Natural do Rio de Janeiro, Raul acumula também a experiência de militar e professor. Atua na OAB desde 1998. Foi conselheiro seccional até 2000. Na gestão seguinte, foi vice-presidente seccional, entre 2001 e 2003, além de presidente da Comissão de Defesa das Prerrogativas. Aliás, Raul foi um dos pioneiros na montagem de plantão pelo celular e a fazer escala de serviço e desenvolver algumas estratégias de enfrentamento.
O que a procuradoria representa dentro do sistema OAB?
Na minha avaliação, isso foi um marco na história da Ordem, um divisor de águas, porque defesa das prerrogativas era feito basicamente pelas seccionais de forma isolada, não havia ligações entre elas. Quantas decisões das comissões de prerrogativas e da comissão nacional eram tomadas e não havia efetividade no cumprimento dessas decisões. A comissão nacional passou para a diretoria, mas não tinha nenhum órgão dentro da Ordem encarregado do cumprimento dessas decisões, encarregado da efetividade, que executasse tanto pendências oriundas, que chegassem às seccionais, que chegassem à Brasília como decisão da própria condição do Conselho Nacional, É essa a nossa função: dar efetividade a todas as decisões, a todas as demandas que a Ordem tem hoje com as suas prerrogativas.
Nossa procuradoria é formada por procurador nacional, procurador nacional adjunto e três advogadas contratadas para tratar exclusivamente de defesa das prerrogativas.
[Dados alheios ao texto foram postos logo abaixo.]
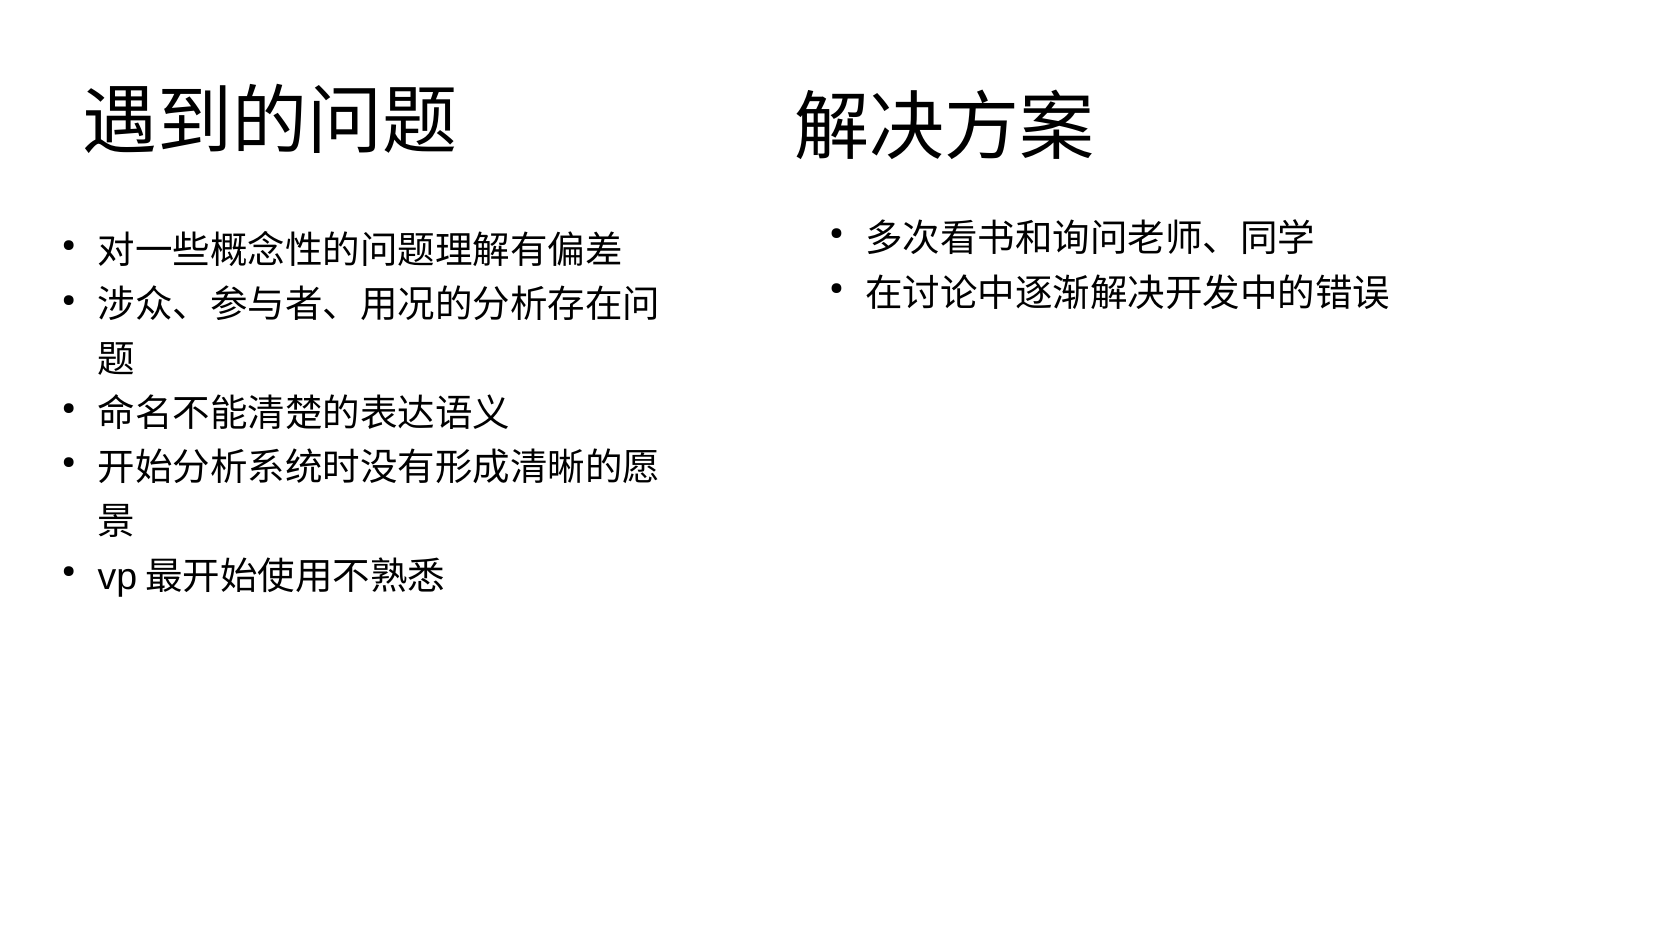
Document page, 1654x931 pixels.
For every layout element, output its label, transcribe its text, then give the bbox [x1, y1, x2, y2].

text_box 解决方案 [779, 58, 1382, 154]
title 遇到的问题 [82, 37, 686, 193]
text_box 对一些概念性的问题理解有偏差 涉众、参与者、用况的分析存在问题 命名不能清楚的表达语义 开始分析系统时没有形成清晰的愿景 vp最开始使用不熟悉 [47, 212, 709, 511]
text_box 多次看书和询问老师、同学 在讨论中逐渐解决开发中的错误 [814, 200, 1501, 402]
E o que isso importa? Importa que nós não precisamos nomear advogados que, na maioria nós somos profissionais liberais, temos nossos escritórios e, muitas vezes, havia uma demora na preparação de peças. Não havia condições para sustentação oral no CNJ ou no CMP ou no caso de judicialização que envolvesse questão de prerrogativa de advogado. Não havia essa disponibilidade. Mas hoje, tudo isso nós fazemos. Antes, tudo que passava pela comissão era debatido e isso demandava tempo e perdia o efeito. Justiça tardia não é justiça. E eu digo que defesa da prerrogativa tardia não é defesa da prerrogativa. Essa nova estrutura está permitindo isso. De maio pra cá, nós já tivemos mais de 200 procuradorias, porque nós não demandamos muito pra ficar esperando decisões e o projeto Marcus Vinicius nos concedeu, a mim e ao Vagner (Procurador Nacional) a liberdade nessa nova gestão. Não podemos continuar como nós estamos.
A Procuradoria tem uma reação mais pró-ativa e de prevenção ou reação mais imediata, que era necessário para as próprias comissões?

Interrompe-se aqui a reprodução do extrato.